L'accession de M. Boisclair à la direction du Parti québécois incarnait deux grands espoirs. Évidemment, dans ce parti dont c'est la raison d'être, son arrivée devait redonner un élan au projet souverainiste. Mais aussi, ce jeune chef, issu d'une autre génération, entendait moderniser son parti, proposer de nouvelles idées qui permettraient de recentrer le Parti québécois et l'amener là où sont la grande majorité des Québécois. Ces deux objectifs, André Boisclair ne les a pas atteints.
Le double échec s'explique en partie sans doute par la crise de leadership qui a secoué le PQ avant le déclenchement des élections. André Boisclair, pour obtenir les appuis dont il avait besoin, a dû se soumettre à l'orthodoxie du parti.
C'est ce qui a probablement amené ce jeune leader, modéré, qui n'est pas pressé par le temps comme ses prédécesseurs bien plus âgés, à promettre dans sa plate-forme électorale une démarche radicale, avec la tenue d'un référendum le plus tôt possible et la mise en branle de la mécanique référendaire dès l'arrivée au pouvoir.
Ce virage a déclenché un cercle vicieux. Car la démarche référendaire plus radicale a constitué un repoussoir pour les nationalistes moins convaincus, qui ne voulaient pas entendre parler ce cet enjeu, et que l'ADQ a accueilli à bras ouverts. Et le PQ, incapable d'élargir ses appuis, est revenu à une stratégie qui visait le retour au bercail de la famille souverainiste.
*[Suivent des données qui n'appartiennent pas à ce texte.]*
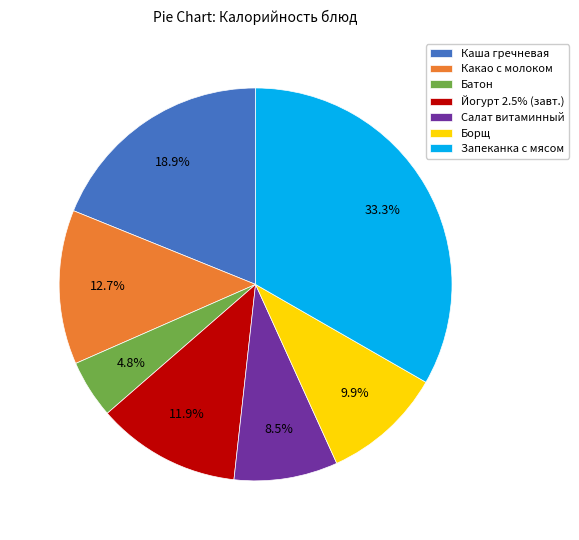

Which slice is the largest?

Запеканка с мясом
On a donc pu observer le glissement vers un discours plus traditionnel adapté à cette clientèle traditionnelle.
Le résultat est là. Le référendum, M. Boisclair doit mettre une croix dessus. Et c'est certainement, pour un leader souverainiste, un échec important. Jonglons comme on veut avec les scénarios politiques: dans tous les cas de figure, il ne peut pas y avoir de référendum. Ce sera évidemment le cas si le PQ reste dans l'opposition. S'il forme un gouvernement minoritaire, il fera face à deux partis qui bloqueront sa stratégie référendaire. Et s'il est majoritaire, son appui populaire sera trop faible pour donner une quelconque légitimité à une initiative à laquelle plus des deux tiers des Québécois s'opposent.
Le second échec de M. Boisclair est lié au premier. Incapable de se déplacer vers le centre, le Parti québécois de M. Boisclair a essayé d'aller chercher des appuis à sa gauche, en ouvrant ses bras à ses vieux alliés, féministes, altermondialistes, progressistes, davantage attirés par Québec solidaire. Ce virage à gauche comporte un coût élevé. Il peinture le PQ dans un coin où il n'y a pas beaucoup d'espace. Il nous rappelle qu'André Boisclair ne contrôle pas suffisamment son parti.
Mais surtout, il compromet le virage idéologique que M. Boisclair avait amorcé dans son parti. Et c'est très dommage, parce que le chef péquiste a de bonnes idées, qu'il a su maintenir un bel équilibre entre le conservatisme économique et le progressisme social, et que, des trois chefs, c'est lui qui propose la vision économique la plus intéressante sur de grands enjeux stratégiques comme la place de la métropole ou l'importance de l'éducation, dont il fait sa priorité.
Ce programme prometteur a été édulcoré au fil de la campagne: le virage à gauche, l'appui de la FTQ, qualifié de moment marquant de la campagne, certaines promesses, comme le maintien du gel des droits de scolarité, qui valorise le statu quo, une façon d'accuser Jean Charest d'exporter des jobs dans le dossier de l'électricité, qui s'inspire d'une doctrine d'un autre âge. Tout cela compromet le recentrage du PQ, et la capacité d'André Boisclair de défendre, soit au pouvoir, soit dans l'opposition, des idées qui feraient avancer le Québec.
Bien sûr, si le scénario référendaire est compromis, et si le PQ ne prend pas le pouvoir, le risque est grand que ce parti, impitoyable avec ses chefs, pour éviter de réfléchir à l'impasse dans laquelle se trouve son option, soit tenté d'en attribuer l'échec à André Boisclair, qui deviendra une commode victime expiatoire. Et de se priver d'un chef qui voulait ramener le PQ sur la voie de la modernité.